On commence par des sauts.
Petits, rythmés, répétés, éreintant jusqu’à l’étouffement.
Puis on lève les genoux à chaque enjambée, haut devant soit. Les bras suivent, les poignets montent au dessus de la poitrine, et le mouvement entraîne tout le corps en tension vers le haut. Encore, encore et encore, jusqu’à ce que la sueur gicle à chaque mouvement.
En largeur, maintenant : Les jambes sont gardées tendues, et s’écartent en rythme. Quel rythme ? Celui, léger, fait par ses pieds en touchant le sol, un clapotement sec et presque vitreux qui s’accélère. Les bras s’écartent en cœur, les épaules s’ouvrent dans un grognement de douleur.
Puis vient le moment de mettre genoux à terre. Une fois, doucement, mais sans laisser aucun répit, puisqu’il faut à nouveau se relever, et souplement se baisser sur la jambe opposée. Deux fois, trois fois, six fois, cent fois, jusqu’à ce que les os grincent et tirent, jusqu’à ce que les membres ne soient plus que la peau tendue d’une fronde chargée à bloc.

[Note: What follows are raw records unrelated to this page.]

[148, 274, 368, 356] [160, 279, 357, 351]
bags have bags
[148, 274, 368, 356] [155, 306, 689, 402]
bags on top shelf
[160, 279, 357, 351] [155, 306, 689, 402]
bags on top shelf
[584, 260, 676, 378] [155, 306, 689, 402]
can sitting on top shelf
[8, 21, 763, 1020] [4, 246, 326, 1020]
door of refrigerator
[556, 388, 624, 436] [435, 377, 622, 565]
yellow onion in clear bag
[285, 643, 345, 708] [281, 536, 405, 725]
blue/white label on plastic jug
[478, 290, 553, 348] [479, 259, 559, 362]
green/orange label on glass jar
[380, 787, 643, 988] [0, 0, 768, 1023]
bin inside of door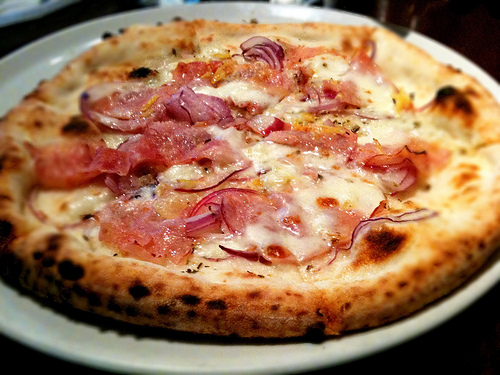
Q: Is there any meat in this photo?
A: Yes, there is meat.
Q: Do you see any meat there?
A: Yes, there is meat.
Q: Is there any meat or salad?
A: Yes, there is meat.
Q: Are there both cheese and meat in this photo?
A: Yes, there are both meat and cheese.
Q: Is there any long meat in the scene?
A: Yes, there is long meat.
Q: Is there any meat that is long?
A: Yes, there is meat that is long.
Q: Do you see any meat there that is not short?
A: Yes, there is long meat.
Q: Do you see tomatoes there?
A: No, there are no tomatoes.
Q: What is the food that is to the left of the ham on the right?
A: The food is meat.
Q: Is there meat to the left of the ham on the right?
A: Yes, there is meat to the left of the ham.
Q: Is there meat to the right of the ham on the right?
A: No, the meat is to the left of the ham.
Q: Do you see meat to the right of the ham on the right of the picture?
A: No, the meat is to the left of the ham.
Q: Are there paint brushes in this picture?
A: No, there are no paint brushes.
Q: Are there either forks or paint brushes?
A: No, there are no paint brushes or forks.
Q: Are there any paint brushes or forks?
A: No, there are no paint brushes or forks.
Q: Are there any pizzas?
A: Yes, there is a pizza.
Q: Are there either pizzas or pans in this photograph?
A: Yes, there is a pizza.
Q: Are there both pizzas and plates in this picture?
A: Yes, there are both a pizza and a plate.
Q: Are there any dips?
A: No, there are no dips.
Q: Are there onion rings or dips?
A: No, there are no dips or onion rings.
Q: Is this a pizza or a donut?
A: This is a pizza.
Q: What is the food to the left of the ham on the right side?
A: The food is a pizza.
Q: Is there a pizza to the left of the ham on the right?
A: Yes, there is a pizza to the left of the ham.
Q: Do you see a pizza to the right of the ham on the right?
A: No, the pizza is to the left of the ham.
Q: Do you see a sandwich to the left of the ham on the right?
A: No, there is a pizza to the left of the ham.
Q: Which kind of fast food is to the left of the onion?
A: The food is a pizza.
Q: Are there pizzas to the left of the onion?
A: Yes, there is a pizza to the left of the onion.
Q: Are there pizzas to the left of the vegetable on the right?
A: Yes, there is a pizza to the left of the onion.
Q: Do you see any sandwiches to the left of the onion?
A: No, there is a pizza to the left of the onion.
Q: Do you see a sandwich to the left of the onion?
A: No, there is a pizza to the left of the onion.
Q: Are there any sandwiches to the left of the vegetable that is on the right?
A: No, there is a pizza to the left of the onion.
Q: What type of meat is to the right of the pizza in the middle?
A: The meat is ham.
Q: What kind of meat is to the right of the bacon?
A: The meat is ham.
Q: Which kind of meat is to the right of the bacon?
A: The meat is ham.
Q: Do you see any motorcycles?
A: No, there are no motorcycles.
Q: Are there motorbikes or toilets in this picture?
A: No, there are no motorbikes or toilets.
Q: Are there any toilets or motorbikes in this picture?
A: No, there are no motorbikes or toilets.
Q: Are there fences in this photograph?
A: No, there are no fences.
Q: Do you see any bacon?
A: Yes, there is bacon.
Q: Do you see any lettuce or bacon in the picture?
A: Yes, there is bacon.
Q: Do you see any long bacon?
A: Yes, there is long bacon.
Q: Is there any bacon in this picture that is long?
A: Yes, there is bacon that is long.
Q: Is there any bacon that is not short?
A: Yes, there is long bacon.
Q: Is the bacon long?
A: Yes, the bacon is long.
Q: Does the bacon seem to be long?
A: Yes, the bacon is long.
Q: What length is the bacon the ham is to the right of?
A: The bacon is long.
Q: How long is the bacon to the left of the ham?
A: The bacon is long.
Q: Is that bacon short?
A: No, the bacon is long.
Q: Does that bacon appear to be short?
A: No, the bacon is long.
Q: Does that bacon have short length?
A: No, the bacon is long.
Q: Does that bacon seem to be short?
A: No, the bacon is long.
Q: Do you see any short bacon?
A: No, there is bacon but it is long.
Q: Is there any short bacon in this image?
A: No, there is bacon but it is long.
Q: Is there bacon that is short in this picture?
A: No, there is bacon but it is long.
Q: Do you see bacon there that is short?
A: No, there is bacon but it is long.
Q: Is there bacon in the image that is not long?
A: No, there is bacon but it is long.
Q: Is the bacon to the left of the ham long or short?
A: The bacon is long.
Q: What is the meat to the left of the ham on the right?
A: The meat is bacon.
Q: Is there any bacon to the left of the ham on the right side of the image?
A: Yes, there is bacon to the left of the ham.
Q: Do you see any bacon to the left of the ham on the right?
A: Yes, there is bacon to the left of the ham.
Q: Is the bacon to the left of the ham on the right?
A: Yes, the bacon is to the left of the ham.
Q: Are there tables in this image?
A: Yes, there is a table.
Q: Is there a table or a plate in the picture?
A: Yes, there is a table.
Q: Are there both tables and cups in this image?
A: No, there is a table but no cups.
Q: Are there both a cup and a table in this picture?
A: No, there is a table but no cups.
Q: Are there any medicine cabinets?
A: No, there are no medicine cabinets.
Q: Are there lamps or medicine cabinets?
A: No, there are no medicine cabinets or lamps.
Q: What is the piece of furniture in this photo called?
A: The piece of furniture is a table.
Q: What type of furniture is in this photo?
A: The furniture is a table.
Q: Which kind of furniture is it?
A: The piece of furniture is a table.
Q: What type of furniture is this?
A: This is a table.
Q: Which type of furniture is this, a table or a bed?
A: This is a table.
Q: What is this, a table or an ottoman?
A: This is a table.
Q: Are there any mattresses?
A: No, there are no mattresses.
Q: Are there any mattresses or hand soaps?
A: No, there are no mattresses or hand soaps.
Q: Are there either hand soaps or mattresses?
A: No, there are no mattresses or hand soaps.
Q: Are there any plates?
A: Yes, there is a plate.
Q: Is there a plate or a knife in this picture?
A: Yes, there is a plate.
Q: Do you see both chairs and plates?
A: No, there is a plate but no chairs.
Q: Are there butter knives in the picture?
A: No, there are no butter knives.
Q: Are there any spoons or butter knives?
A: No, there are no butter knives or spoons.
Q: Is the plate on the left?
A: Yes, the plate is on the left of the image.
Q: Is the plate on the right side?
A: No, the plate is on the left of the image.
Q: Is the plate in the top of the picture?
A: No, the plate is in the bottom of the image.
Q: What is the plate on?
A: The plate is on the counter.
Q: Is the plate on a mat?
A: No, the plate is on a counter.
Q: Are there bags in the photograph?
A: No, there are no bags.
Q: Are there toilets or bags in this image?
A: No, there are no bags or toilets.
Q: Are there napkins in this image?
A: No, there are no napkins.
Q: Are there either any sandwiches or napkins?
A: No, there are no napkins or sandwiches.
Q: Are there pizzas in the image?
A: Yes, there is a pizza.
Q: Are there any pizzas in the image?
A: Yes, there is a pizza.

Il est temps de tirer sur la corde. Mains jointes, tendues vers le ciel, puis frappant un genoux levé pour l’occasion ; un fracas en cadence, alternant droite et gauche. Imaginer la tête de Death, ici, entre ses mains et son genoux encore violet; écrasée en une bouillie infâme…
Puis se baisser, s’asseoir dans le vide pour gracieusement esquiver un ennemi imaginaire; pour ensuite remonter pied en avant, ramenant son genoux jusqu’à son coude brandi en avant ; et encore tout reprendre jusqu’à ce que le mouvement ne soit qu’une pensée, qu’un réflexe.
Toucher le ciel; Sauter, au plus haut, imaginer caresser du doigt ce plafond de métal fendu de noir… Et se laisser chuter. La réception se fait sur ses bras contractés et la pointe de ses pieds, droite et raide comme une planche, pour se projeter à la force de ses avant bras, et, ramassée en boule de muscles en fusion, sauter de nouveau-
Quand les jambes lâchent, cassantes et fébriles sous l’abus, vient le temps de s’allonger.
Pour se reposer ? Quelle idée. Pas de repos pour les âmes damnées !
Et, trois fois prisonnière, Naran était triplement damnée.
Non, plutôt que de s’abandonner à l’épuisement, il faut raidir bras et jambes, et les joindre tendu devant son corps allongé. Lever le bassin, maintenir le contrôle sur ses membres fourbus, et aller et venir au dessus d’un abdomen plus bandé que l’arc d’une Hun en chasse.
Quand les bras lâchent, quand il est impossible de les maintenir au dessus de soi, il faut les projeter sur les côté, et, se reposant uniquement sur ses omoplate et son fessier, éclater en une étoile de muscles contracté.
Tenir, tenir, tenir, compter les coups reçus et les coups encore à rendre, mordre ses propres dents comme un chien enragé, puis se ramasser en une boule fulminante, en équilibre sur ses fesses toujours tendue, empoignant ses jambes encore trop faibles.
Si le sang qui goutte d’entre ses gencives n’est que le résultat d’une morsure de la lèvre, reprendre à zéro.
Si, au contraire, le goût amer vient du fond de ses entrailles… Il est temps de s’attaquer aux assouplissements.